> **EXERCISE REQUIREMENTS**:
#1 The text on tea says the drink was first discovered in which Chinese province, and during which dynasty?
#2 Write the next part of the text on tea, picking up right after its last sentence.

> **TEXT UNDER STUDY**:
******
Whatever it may be-a calamity, a traffic death, a robbery, an accident, or for that matter, a celebration this is what happens in most British Soaps (equivalent of our teledramas), and even in detective dramas! A pot of tea makes people come together to calm them down or to celebrate! I must confess, I have not watched many teledramas probably because of the intruding advertisements!


Unfortunately, Sri Lankan television has adopted the American way, programmes sandwiched between advertisements than the other way round, which is what it should be! Fortunately, in Britain BBC is free of advertisements and commercial television broadcasts have around fifteen minute blocks of programmes interspersed with around five minutes of advertisements; enough time to put on a quick boiling kettle, drop a tea bag into a mug and brew a quick cup of tea to refresh! Many would say how civilized!!


Hold it! Is this the way to drink tea? What? Making tea with a tea bag? Purists would be shocked! Realists will argue that convenience matters! Leaving aside the arguments; as to the best way to make tea or when pouring, milk first or after tea, we tea drinkers will be interested to know whether, in addition to the well known though rather paradoxical stimulating as well as calming properties, drinking tea has any health benefits; at least no harmful effects in view of one of the constituents, caffeine which has been blamed perhaps unfairly.


Medcinal drink, three


millennia ago


As I mentioned in my previous article, tea was discovered over 3,000 years ago as a medicinal drink, in the Yunnan province of China during the Shang Dynasty and is today the most consumed beverage in the world second only to water.
******
Stored entries:
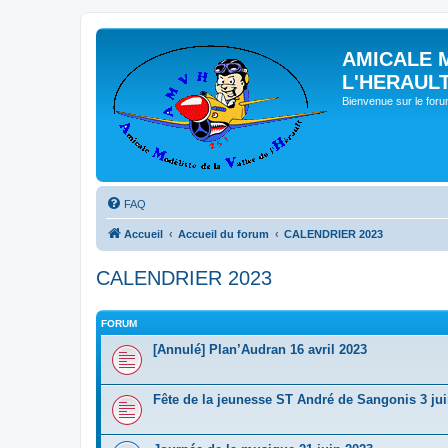
AMICALE 
L'HERAUL
Bienvenue sur le for
FAQ
Accueil
Accueil du forum
CALENDRIER 2023
CALENDRIER 2023
FORUM
[Annulé] Plan’Audran 16 avril 2023
Fête de la jeunesse ST André de Sangonis 3 ju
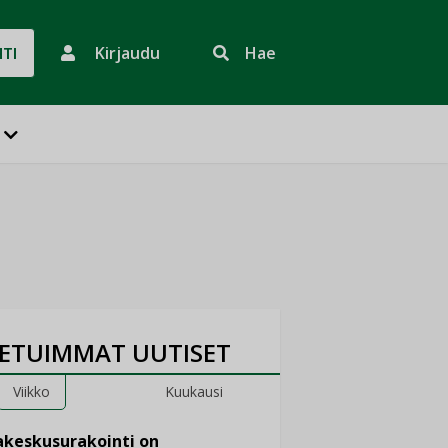
Kirjaudu
Hae
HTI
ETUIMMAT UUTISET
Viikko
Kuukausi
keskusurakointi on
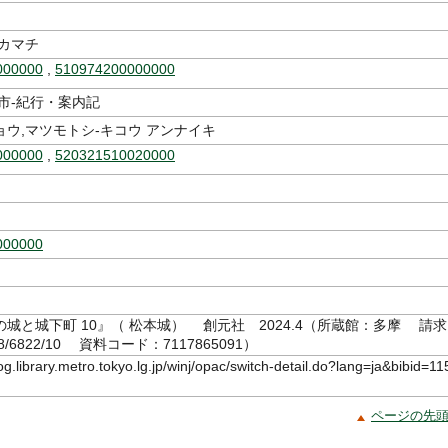
ウカマチ
000000
,
510974200000000
市-紀行・案内記
ウ,マツモトシ-キコウ アンナイキ
000000
,
520321510020000
000000
城と城下町 10』（ 松本城） 創元社 2024.4（所蔵館：多摩 請求
8/6822/10 資料コード：7117865091）
log.library.metro.tokyo.lg.jp/winj/opac/switch-detail.do?lang=ja&bibid=11
ページの先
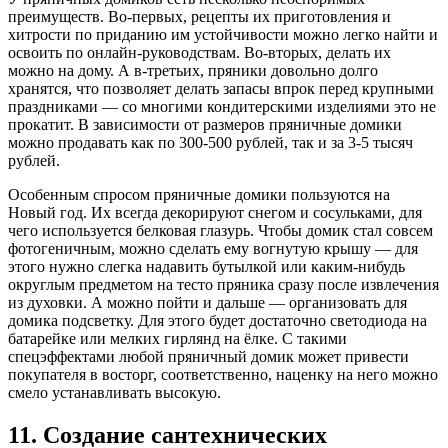
преимуществ. Во-первых, рецепты их приготовления и
хитрости по приданию им устойчивости можно легко найти и
освоить по онлайн-руководствам. Во-вторых, делать их
можно на дому. А в-третьих, пряники довольно долго
хранятся, что позволяет делать запасы впрок перед крупными
праздниками — со многими кондитерскими изделиями это не
прокатит. В зависимости от размеров пряничные домики
можно продавать как по 300-500 рублей, так и за 3-5 тысяч
рублей.
Особенным спросом пряничные домики пользуются на
Новый год. Их всегда декорируют снегом и сосульками, для
чего используется белковая глазурь. Чтобы домик стал совсем
фотогеничным, можно сделать ему вогнутую крышу — для
этого нужно слегка надавить бутылкой или каким-нибудь
округлым предметом на тесто пряника сразу после извлечения
из духовки. А можно пойти и дальше — организовать для
домика подсветку. Для этого будет достаточно светодиода на
батарейке или мелких гирлянд на ёлке. С такими
спецэффектами любой пряничный домик может привести
покупателя в восторг, соответственно, наценку на него можно
смело устанавливать высокую.
11. Создание сантехнических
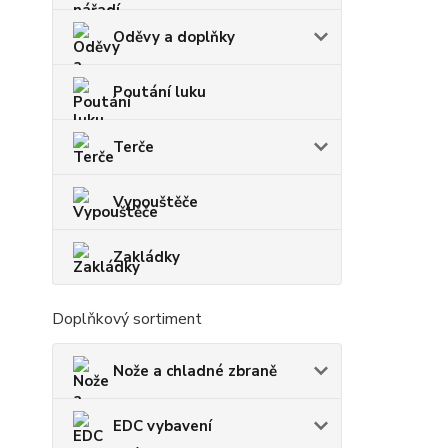
Oděvy a doplňky
Poutání luku
Terče
Vypouštěče
Zakládky
Doplňkový sortiment
Nože a chladné zbraně
EDC vybavení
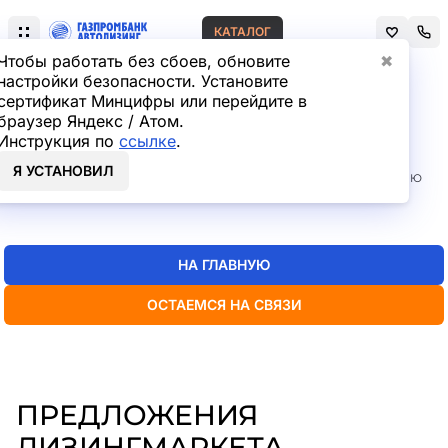
КАТАЛОГ
Чтобы работать без сбоев, обновите
✖
настройки безопасности. Установите
сертификат Минцифры или перейдите в
Главная
Лизинг легковых автомобилей
браузер Яндекс / Атом.
СТРАНИЦА НЕ НАЙДЕНА
Инструкция по
ссылке
.
Я УСТАНОВИЛ
Но мы точно знаем, где искать нужную вам информацию
— пока
можно перейти на главную или в каталог
НА ГЛАВНУЮ
ОСТАЕМСЯ НА СВЯЗИ
ПРЕДЛОЖЕНИЯ
ЛИЗИНГМАРКЕТА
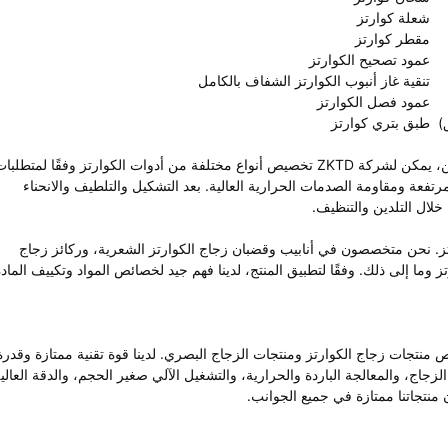
شعلة كوارتز
مقطر كوارتز
عمود تصحيح الكوارتز
تنقية غاز أنبوب الكوارتز الشفاف بالكامل
عمود فصل الكوارتز
)
طبق بتري كوارتز
بصفتنا شركة مصنعة ذات خبرة لمنتجات الكوارتز البصرية في الصين، يمكن لشركة ZKTD تخصيص أنواع مختلفة من أدوات الكوارتز وفقًا لمتطلب
رتفعة ومقاومة الصدمات الحرارية العالية. بعد التشكيل والتلطيف والانحناء
 خلال التلدين والتنظيف.
زجاج الكوارتز. نحن متخصصون في أنابيب وقضبان زجاج الكوارتز الشعرية، وركائز زجاج
 وما إلى ذلك. وفقًا لتطبيق المنتج، لدينا فهم جيد لخصائص المواد وتكييف الماد
نتجات زجاج الكوارتز ومنتجات الزجاج البصري. لدينا قوة تقنية ممتازة وقدرة
زجاج، والمعالجة الباردة والحرارية، والتشغيل الآلي صغير الحجم، والدقة العالي
منتجاتنا ممتازة في جميع الجوانب.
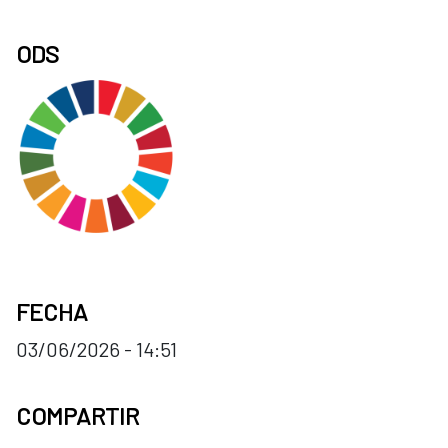
ODS
FECHA
03/06/2026 - 14:51
COMPARTIR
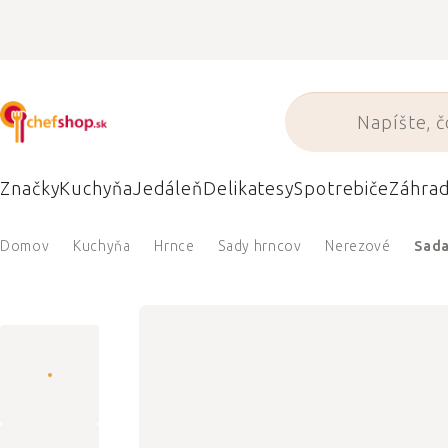
Prejsť
na
obsah
Značky
Kuchyňa
Jedáleň
Delikatesy
Spotrebiče
Záhra
Domov
Kuchyňa
Hrnce
Sady hrncov
Nerezové
Sada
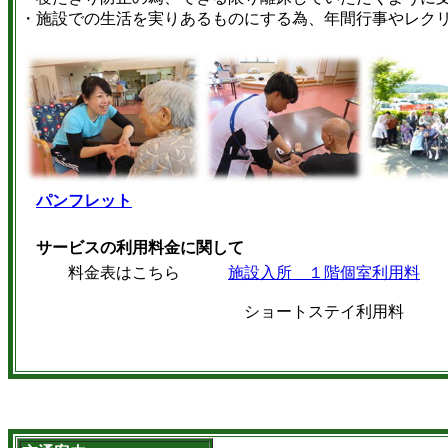
・施設での生活を実りあるものにする為、年間行事やレク
パンフレット
サービスの利用料金に関して
料金表はこちら
施設入所 １階個室利用料
ショートステイ利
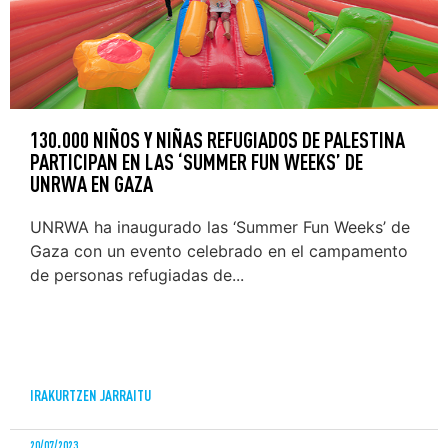
130.000 NIÑOS Y NIÑAS REFUGIADOS DE PALESTINA
PARTICIPAN EN LAS ‘SUMMER FUN WEEKS’ DE
UNRWA EN GAZA
UNRWA ha inaugurado las ‘Summer Fun Weeks’ de
Gaza con un evento celebrado en el campamento
de personas refugiadas de...
IRAKURTZEN JARRAITU
20/07/2023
******
> **EXERCISE RESPONSES**:
#1 Yunnan province, during the Shang Dynasty.

#2
There are different types of tea with myriads of flavours, multiple additives and prepared in different ways. To add to the confusion, there are herbal teas which have no tea at all, being infusions of herbs, spices, roots, flowers etc., and really should be called 'tisane'. Rooibos or 'Red tea' from South Africa that became popular recently, due to claimed but unsubstantiated health benefits, also falls into to this category.


I remember, as little children, adding hot water to Hibiscus flowers to make a brew and watch it change colour with the addition of lime juice; perhaps, the first inadvertent scientific experiment we did! Today, Hibiscus is a well known 'tea' as are Chamomile, Peppermint and Rosehip. All leaves have antioxidants to prevent damage from the constant exposure to the sun. Therefore, any 'tea' is likely to have health benefits but genuine tea derived from the dried tender leaves of the Camellia sinensis plant has greater benefits than most, as it has many other beneficial compounds.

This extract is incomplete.